Ethernet connectivity and VPN access are among the tools used by Laticrete International to remotely monitor packaging machines in seven plants around the country. Among the goals: improving Overall Equipment Efficiency.

Laticrete is a manufacturer of tile and stone installation systems, including powdered grout that it packages in bags. The products are sold largely through a major retail chain. Laticrete is based in Bethany, CT. Laticrete's senior control system engineer Dr. Suresh Patel will describe his firm's automation implementation at the Packaging Automation Forum May 20 in Chicago. Here's a sneak preview.
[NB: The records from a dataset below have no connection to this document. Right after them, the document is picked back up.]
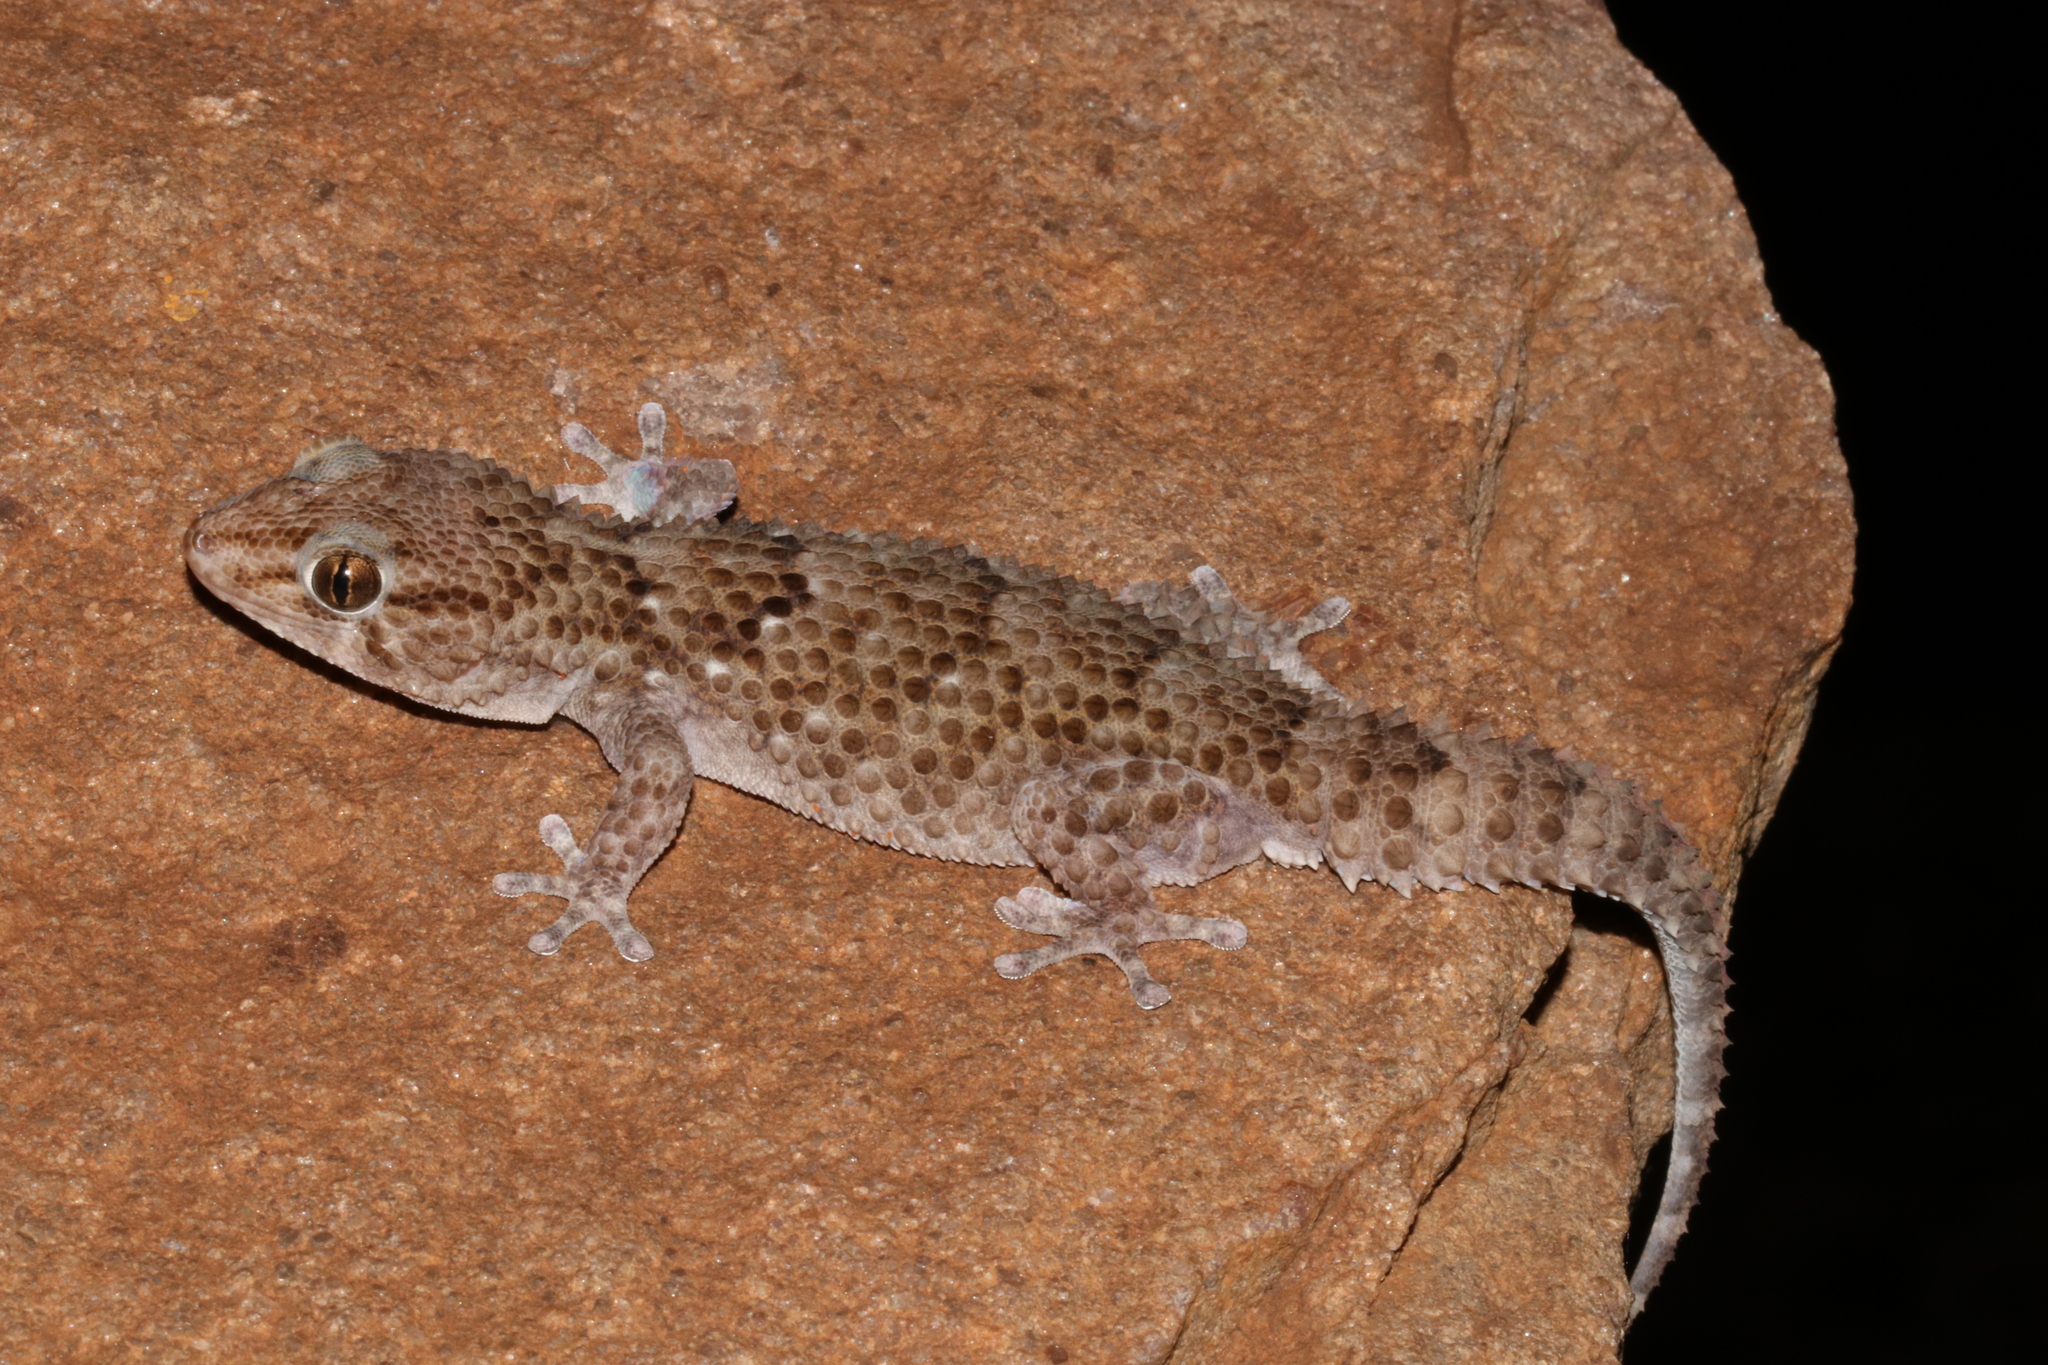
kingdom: Animalia
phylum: Chordata
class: Squamata
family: Gekkonidae
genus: Chondrodactylus
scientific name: Chondrodactylus turneri
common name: Turner’s gecko
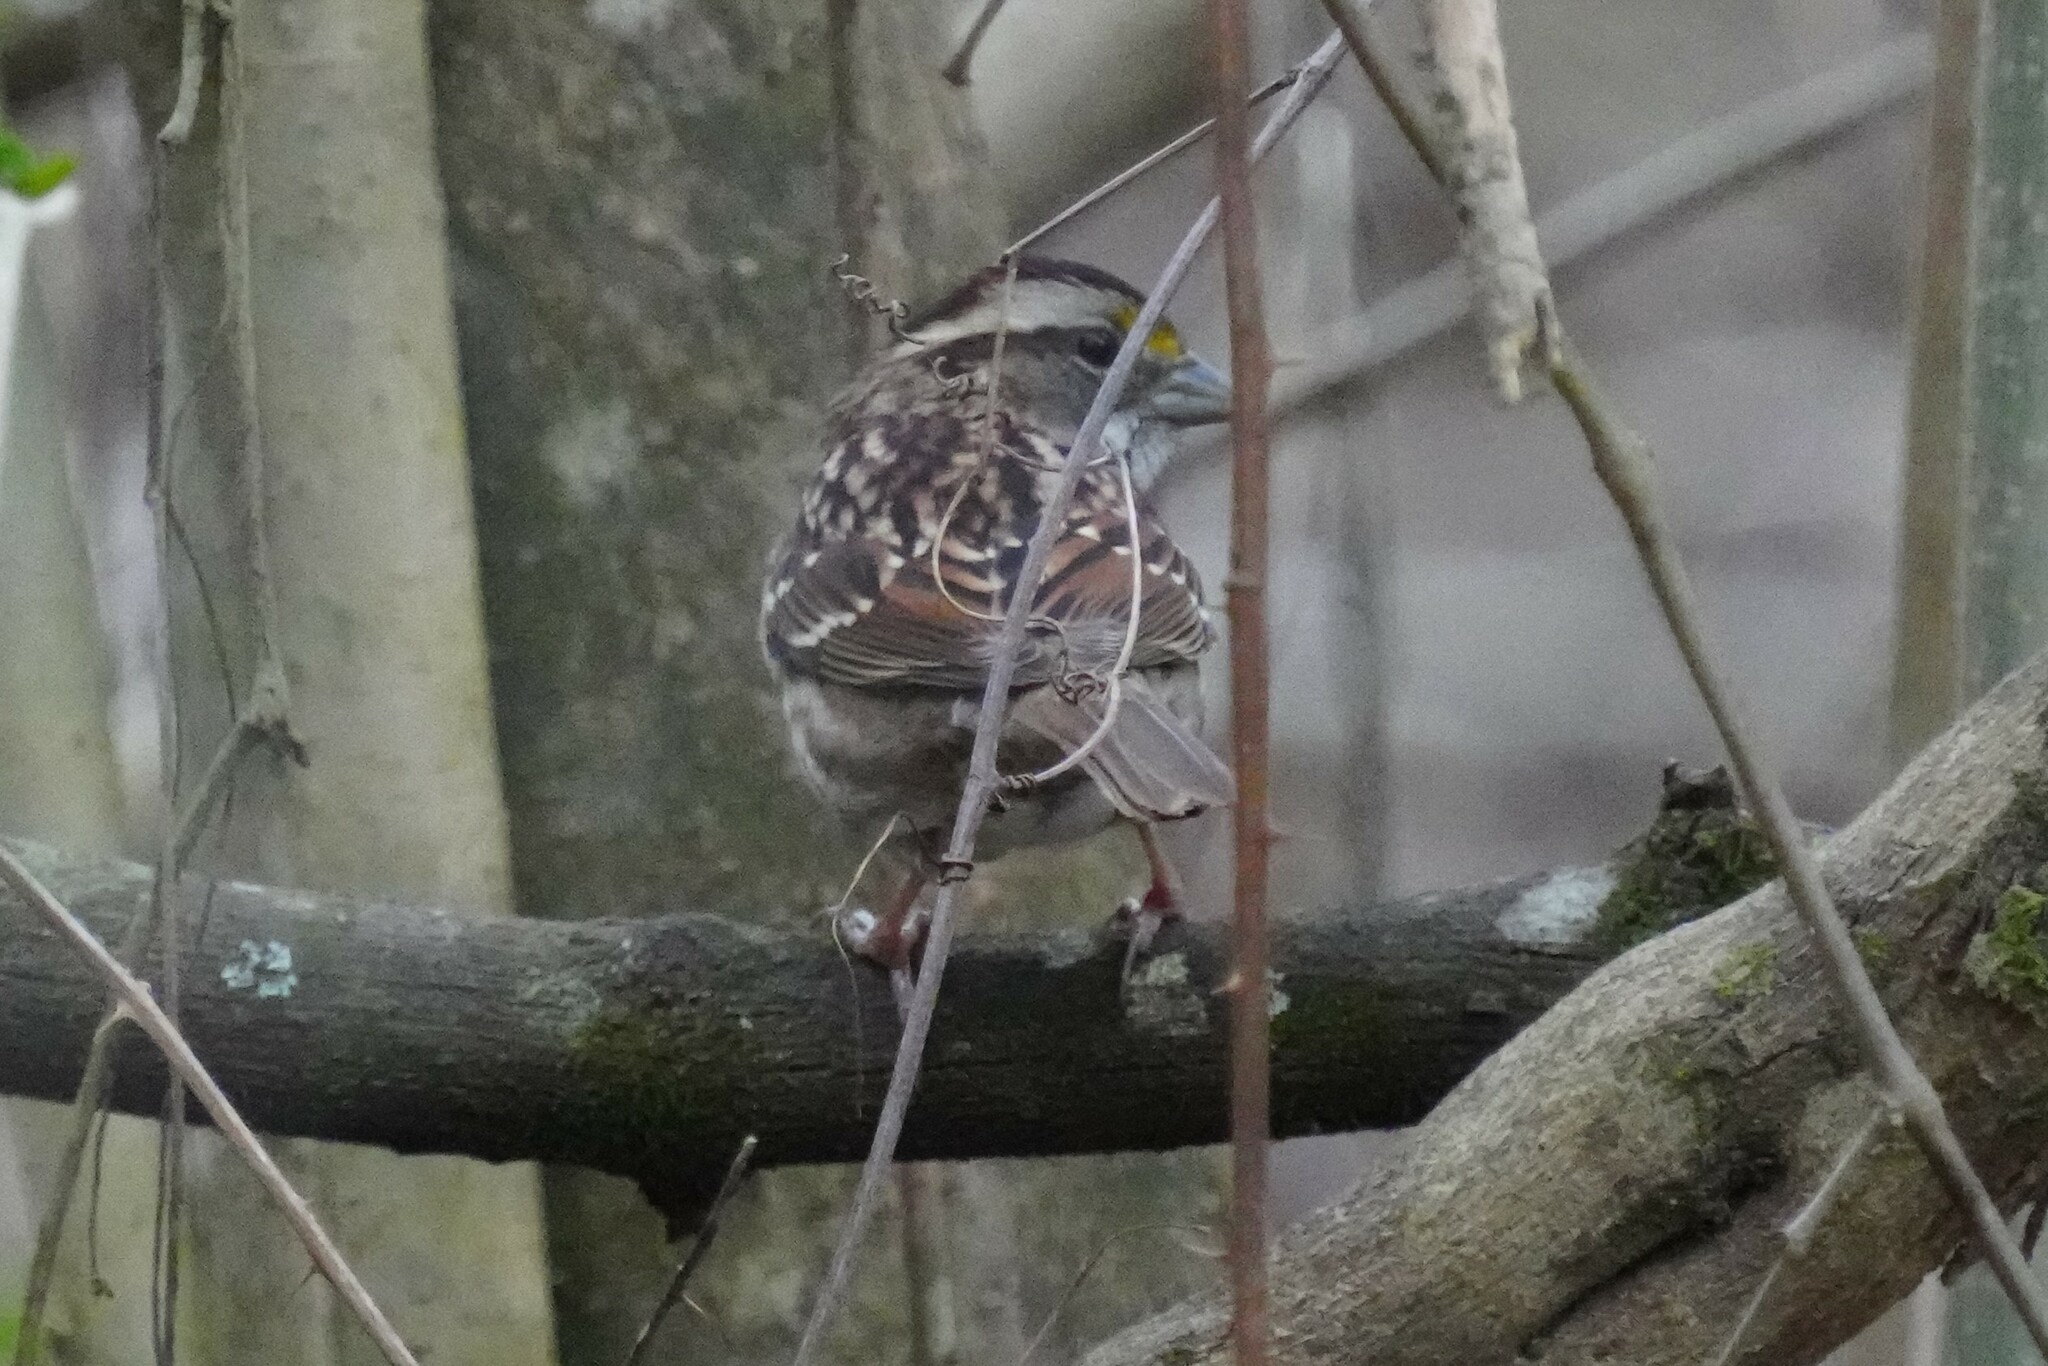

All seven plants are on an Ethernet network. Corporate wide, Laticrete has a WAN [Wide Area Network]. Management at headquarters, or from anywhere in the world for that matter, can access the WAN via the VPN, that being a Virtual Private Network that uses a public telecommunication infrastructure, such as the Internet, to provide remote offices or individual users with secure access to their organization's network. The bottom line: Headquarters can continually monitor, modify, or troubleshoot any piece of packaging equipment in seven plants.

"Remote access to running conditions is a big help toward improving OEE," says Laticrete's Peter Wickenheisser, senior project engineer. "It helps us separate out the electrical from the mechanical from the procedural issues so that we know what really causes downtime in a given plant."

Helping with the implementation was Brian Romano of PACsys LLC, who will join Suresh Patel in the Packaging Automation Forum presentation. He says that Laticrete has made significant progress toward integrating the plant floor with the firm's Enterprise Resource Planning system.

"About five years ago we started putting Wonderware out on the factory floor to be the operator interface," says Romano. "Laticrete then said they wanted to do some recipe management. So we started interfacing data from their AS400 ERP down to the factory floor. Now a screen pops up on the machines on the plant floor so that the operator can pick the order that needs to be run. That selection comes up to the operations server computer—the intermediary between the factory floor and the ERP—and it grabs all the recipe information and pulls it down. With one click of a button the entire recipe for the process gets set up. We've also set up mail boxes, if you will, so in the future we can be setting up all the pieces of equipment with the same click of the button."